Every artist needs fresh inspiration and sometimes mistakes can be a source of new sounds and ideas. Now, more than ever, musicians and producers have the tools to scrub every error from a recording but the end result can be flat, dehumanised and boring. Whether we screw up when the tape is rolling or mess up in rehearsal and then decide to keep the results, sometimes throwing a spanner in the works is the smart thing to do.
Or at least leaving the spanner where you dropped it.
Mistakes can make the listener feel they are really THERE or that the vibe is laid back or 'real' and not cleaning up your tracks is a great way to achieve this. Keeping count-ins, or even flying them in from other takes: I Saw Her Standing There, Taxman, Revolution 1, or catching snippets of conversation: Revolution 1 (0:00), Level With Yourself (0:53), Little Wonder (0:39). It's the equivalent of professionally lighting your 'no make up selfie'.
Keeping mistakes and retakes (e.g. the start of Bob Dylan's 115th Dream) help to humanise the artist; doubly so if they end up swearing in frustration: Hey Jude (2:58), Louie Louie (0:53), Good Riddance (0:00).
Vocals entering early is another common 'keeper'. Robert Plant comes in a whole four bars early on the second verse of Stairway To Heaven (1:32)* and James Blunt's premature arrival in You're Beautiful (0:23) is so obvious it warranted it's own parody.*
Singers sometimes struggle to get the words out and that stuttering can be serendipitous if your song is about barely containable teenage rage (My Generation) or accepting your failings (You're Only Human – 3:19).
Mistakes in the recording process itself can be useful. Both Revolution 1 (3:23) and Let Me Roll It (4:22) have extra beats caused by bad tape editing. Flying In a Blue Dream opens with other-worldly voices (0:02) – the result of picking up radio interference during recording. My own cover of River of Suffering catches the sound of a police car passing outside the studio (3:09).
The Right Time For Mistakes
To conclude – mistakes should be embraced when you're looking for fresh inspiration, want to bring the listener closer, humanise the artist, or just communicate a sense of fun and not taking yourself too seriously. If the nature of the mistake reflects the subject material of the song that's even better. And who knows? They may even advance your career.
When Ella Fitzgerald performed Mack the Knife in Germany for a live album, she forgot the lyrics to one of the many verses. Undaunted, she started freestyling lyrics (1:55, 2:50, 3:44, 4:00) throwing in a killer Louis Armstrong impersonation along the way (3:16). That performance won her, not one but, two Grammys*.

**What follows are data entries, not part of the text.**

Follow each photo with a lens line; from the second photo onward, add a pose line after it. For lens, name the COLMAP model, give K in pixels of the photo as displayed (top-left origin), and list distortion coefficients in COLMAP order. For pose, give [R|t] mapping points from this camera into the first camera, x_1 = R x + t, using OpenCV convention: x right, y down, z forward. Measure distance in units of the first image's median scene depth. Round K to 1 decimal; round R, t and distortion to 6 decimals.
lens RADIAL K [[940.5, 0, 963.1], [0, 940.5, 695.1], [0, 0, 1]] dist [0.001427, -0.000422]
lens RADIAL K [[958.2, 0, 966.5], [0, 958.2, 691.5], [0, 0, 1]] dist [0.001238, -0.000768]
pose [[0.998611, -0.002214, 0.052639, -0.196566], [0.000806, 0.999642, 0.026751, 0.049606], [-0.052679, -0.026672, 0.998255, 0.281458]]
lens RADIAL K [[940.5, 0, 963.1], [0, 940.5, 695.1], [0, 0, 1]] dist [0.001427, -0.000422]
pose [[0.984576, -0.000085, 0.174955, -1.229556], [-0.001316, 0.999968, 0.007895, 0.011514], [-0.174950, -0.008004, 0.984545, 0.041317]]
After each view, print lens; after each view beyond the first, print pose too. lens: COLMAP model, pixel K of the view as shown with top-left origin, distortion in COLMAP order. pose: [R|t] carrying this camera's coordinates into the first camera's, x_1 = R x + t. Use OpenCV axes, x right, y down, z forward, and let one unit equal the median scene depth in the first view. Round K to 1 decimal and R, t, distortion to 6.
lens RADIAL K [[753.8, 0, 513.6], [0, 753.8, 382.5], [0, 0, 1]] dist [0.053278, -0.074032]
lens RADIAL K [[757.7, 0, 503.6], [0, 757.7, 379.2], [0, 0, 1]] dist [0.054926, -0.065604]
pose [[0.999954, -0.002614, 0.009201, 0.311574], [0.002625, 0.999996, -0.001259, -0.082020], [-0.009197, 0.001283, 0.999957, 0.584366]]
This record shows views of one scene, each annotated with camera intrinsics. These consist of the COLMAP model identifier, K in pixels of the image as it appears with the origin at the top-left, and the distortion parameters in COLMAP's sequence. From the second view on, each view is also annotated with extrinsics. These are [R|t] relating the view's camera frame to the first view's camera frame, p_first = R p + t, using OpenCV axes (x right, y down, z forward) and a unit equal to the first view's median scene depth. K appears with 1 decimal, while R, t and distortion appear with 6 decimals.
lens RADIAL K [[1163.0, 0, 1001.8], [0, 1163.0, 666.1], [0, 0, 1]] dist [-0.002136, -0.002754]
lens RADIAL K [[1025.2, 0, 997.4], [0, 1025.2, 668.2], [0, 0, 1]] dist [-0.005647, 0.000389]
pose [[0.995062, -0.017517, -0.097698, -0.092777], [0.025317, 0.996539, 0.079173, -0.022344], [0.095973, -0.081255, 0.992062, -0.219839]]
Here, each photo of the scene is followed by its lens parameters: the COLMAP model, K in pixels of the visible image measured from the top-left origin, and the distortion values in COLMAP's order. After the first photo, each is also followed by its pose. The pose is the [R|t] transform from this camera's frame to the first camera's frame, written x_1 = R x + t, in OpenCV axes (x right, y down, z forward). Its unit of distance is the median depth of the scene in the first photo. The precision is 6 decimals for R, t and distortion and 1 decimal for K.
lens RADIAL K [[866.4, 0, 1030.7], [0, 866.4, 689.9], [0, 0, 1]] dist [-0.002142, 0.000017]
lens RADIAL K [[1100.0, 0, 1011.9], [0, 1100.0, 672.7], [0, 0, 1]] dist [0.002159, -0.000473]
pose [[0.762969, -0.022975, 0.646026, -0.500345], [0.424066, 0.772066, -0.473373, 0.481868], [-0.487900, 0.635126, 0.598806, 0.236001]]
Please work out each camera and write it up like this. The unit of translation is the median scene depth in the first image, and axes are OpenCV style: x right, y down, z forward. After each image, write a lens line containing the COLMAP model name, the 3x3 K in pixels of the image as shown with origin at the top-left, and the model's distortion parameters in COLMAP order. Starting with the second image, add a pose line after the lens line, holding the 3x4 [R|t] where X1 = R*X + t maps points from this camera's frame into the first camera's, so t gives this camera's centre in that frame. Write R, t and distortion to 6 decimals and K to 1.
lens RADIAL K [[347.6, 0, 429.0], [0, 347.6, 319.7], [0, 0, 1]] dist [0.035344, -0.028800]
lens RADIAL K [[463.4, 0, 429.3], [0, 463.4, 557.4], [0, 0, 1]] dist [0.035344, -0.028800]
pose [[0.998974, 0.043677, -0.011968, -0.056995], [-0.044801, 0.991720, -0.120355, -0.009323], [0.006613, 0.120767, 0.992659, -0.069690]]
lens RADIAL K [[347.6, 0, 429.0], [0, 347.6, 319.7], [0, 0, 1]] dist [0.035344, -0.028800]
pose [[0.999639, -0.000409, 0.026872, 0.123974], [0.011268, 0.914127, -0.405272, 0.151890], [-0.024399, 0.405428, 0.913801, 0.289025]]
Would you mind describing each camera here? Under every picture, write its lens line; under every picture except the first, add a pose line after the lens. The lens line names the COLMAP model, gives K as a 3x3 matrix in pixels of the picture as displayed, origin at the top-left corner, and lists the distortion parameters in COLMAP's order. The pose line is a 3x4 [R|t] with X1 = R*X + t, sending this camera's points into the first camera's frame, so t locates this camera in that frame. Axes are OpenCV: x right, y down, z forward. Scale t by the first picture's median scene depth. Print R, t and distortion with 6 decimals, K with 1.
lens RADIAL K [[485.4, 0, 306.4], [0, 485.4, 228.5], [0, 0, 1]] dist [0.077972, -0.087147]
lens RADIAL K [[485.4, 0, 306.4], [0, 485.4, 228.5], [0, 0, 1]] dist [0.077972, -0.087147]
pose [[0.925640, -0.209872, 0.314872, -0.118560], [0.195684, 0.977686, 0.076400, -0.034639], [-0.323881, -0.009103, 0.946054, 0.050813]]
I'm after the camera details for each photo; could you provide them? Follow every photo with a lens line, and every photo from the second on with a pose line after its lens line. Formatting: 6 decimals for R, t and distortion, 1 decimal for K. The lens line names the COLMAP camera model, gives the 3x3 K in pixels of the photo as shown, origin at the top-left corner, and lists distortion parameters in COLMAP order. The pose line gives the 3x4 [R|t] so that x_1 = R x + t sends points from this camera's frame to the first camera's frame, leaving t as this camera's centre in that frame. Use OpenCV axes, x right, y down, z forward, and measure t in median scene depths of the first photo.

Revolution 1 – The Beatles (0:00, 3:23)
Level With Yourself - David Bazan (0:53)
Little Wonder - David Bowie (0:39)
Bob Dylan's 115th Dream – Bob Dylan (0:00)
Louie Louie – The Kingsmen (0:53)
Good Riddance (Time Of Your Life) – Green Day (0:00)
My Generation – The Who (0:05, 0:16, 0:30, 0:36, 0:41, 0:45, 1:20, 1:25, 1:58, 2:04).
You're Only Human (Second Wind) – Billy Joel (3:19)
Let Me Roll It - Paul McCartney and Wings (4:22)
Flying In a Blue Dream – Joe Satriani (0:02)
The River of Suffering – Matt Blick (3:09)
For an expanded playlist for this songwriting tip – go here
See also
Footnotes
Second verse of Stairway To Heaven
This is far from obvious but compare the chord sequences on 'verse 1' (0:52) and 'verse 2' (1:32) it's clear that Plant sings 'chorus 1' (1:19) once but Page plays it twice. Plant then sings verse 2 over one chorus progression and one verse progression then runs out of lyrics, leaving Page an extra four bars to fill in with some nifty fingerpicking. This 'mistake' would have been clearly obvious to all involved at once the reason it remained is – it's kind of cool!
Warranted it's own parody
You're Pitiful - "Weird Al" Yankovic (0:12) mercilessly mocks Blunt's entrance. In a similar way, someone on Sting's version of Shadows In The Rain (0:00) pays homage to bassist Joe Swift on Fingertips - Part 2 by Stevie Wonder (2:22) by repeated asking what key they're playing in.
Two Grammys
Ella Fitzgerald won Best Female Vocal Performance (Single) and Best Female Vocal Performance (Album) for Mack The Knife at the1960 Grammy Awards.